Packet trace with altered HOSTS file :

(local KDC has no routing information for the name suffix, so returns ‘PRINCIPAL_UNKNOWN’ error)

Now there is one more thing I should mention: Even if the trust had been a Forest Trust this probably wouldn’t have worked since the website address falls within the namespace of the acceptance account domain, while running as a user from the production account domain, on a server in the acceptance resource domain. (it keeps amazing me how difficult some admins make this shit)

After reading through Jorge’s blog I decided to try the Kerberos Forest Search Order (KFSO) GPO. Since I wasn’t sure how setting this GPO on the KDC would affect name suffix routing over the existing Forest Trusts, I decided to configure it on the clients instead. Unfortunately, this didn’t do jack nor shit.

So I went through the other Kerberos settings in the GPO and noticed this one: (Define host name-to-Kerberos Realm Mappings)

I couldn’t find much on this setting through Google, so I decided just to give it a try:

In our case we only needed to enable this for a hand full of servers so we added the list of individual servers to the specified realm, but if you need this to work for dozens of servers I would just enter the entire DNS suffix in there.

After configuring this GPO setting and doing a ‘gpupdate’ it worked! (well, at least after I removed the entry from the HOSTS file, because as it turned out they never configured the URL FQDN as a SPN, but only the server’s FQDN)

Voila, a valid Kerberos ticket:

And the packet trace shows that the client is sending the TGS request straight to the correct KDC:

Lessons learned:

  • Avoid using CNAME’s when configuring Kerberos
  • Avoid using External Trusts, if at all possible, always go for a Forest Trust
  • Keep shit simple!
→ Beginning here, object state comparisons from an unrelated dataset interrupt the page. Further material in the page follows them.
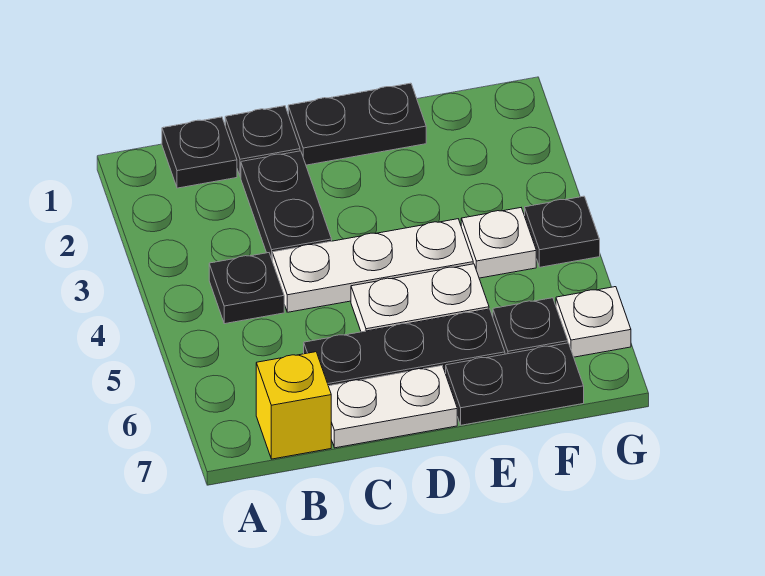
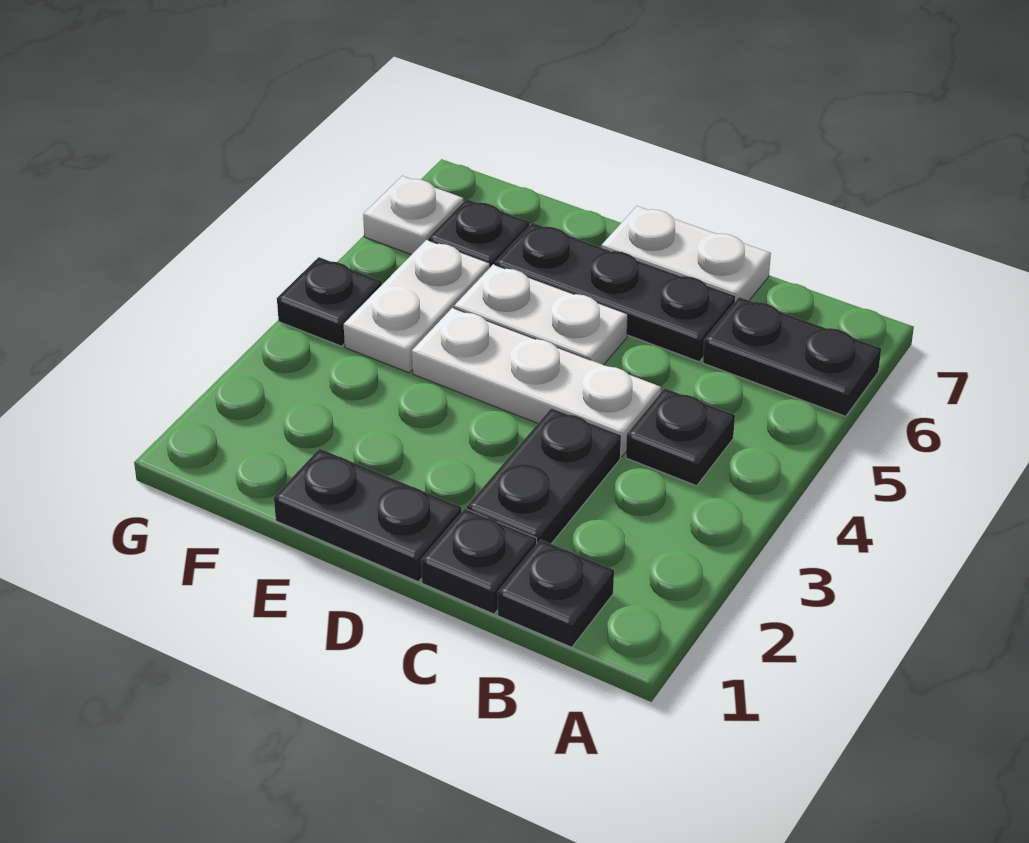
yellow 1x1 brick [256,352,331,459] -> none
black 1x2 plate [446,343,584,425] -> black 1x2 plate moved to [703,297,881,416]
white 1x1 plate [461,208,536,278] -> white 1x2 plate [344,240,490,373]

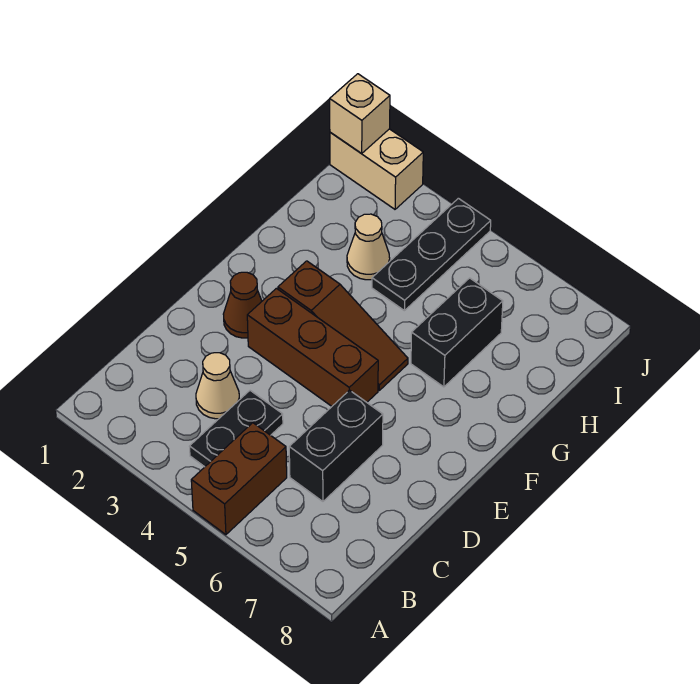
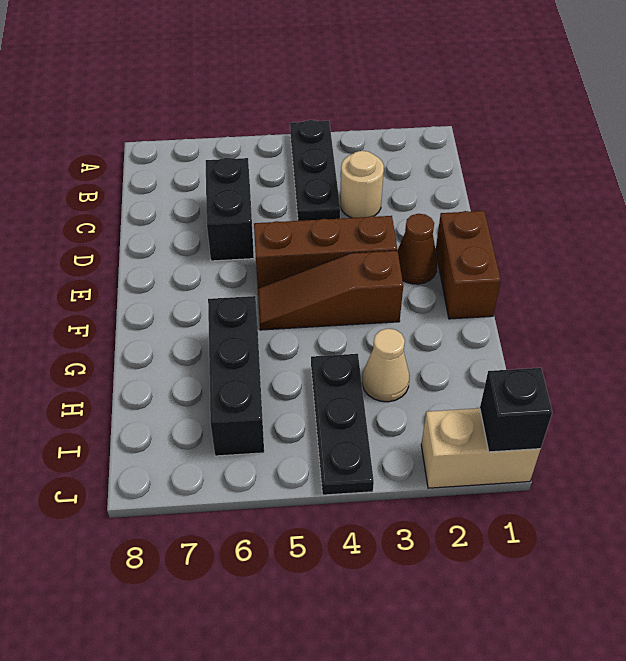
brown 1x2 brick [191,423,287,535] -> brown 1x2 brick moved to [436,211,501,319]
black 1x2 plate [189,391,283,467] -> black 1x3 plate [290,120,340,221]
tan 1x1 cone [196,353,239,419] -> tan 1x1 round brick [340,151,384,218]
black 1x2 brick [411,278,503,387] -> black 1x3 brick [208,296,264,456]
tan 1x1 brick [330,74,390,154] -> black 1x1 brick [480,368,552,452]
Publishing an application running on a server in Domain A, with a service account from Domain B and using the namespace from Domain C is, imho asking for trouble!
  • Enable Kerberos logging (in Windows 2012 R2 this is no longer enabled by reg_dword LogLevel=”1″, but instead in eventvwr under ‘Applications and Services Logs \ Microsoft \ Windows \ Security-kerberos’ right-click, enable)
  • Use wireshark (portable) and the builtin Kerberos filter.
  • Before reproducing or tracing always clear your existing Kerberos tickets with ‘klist purge’ command!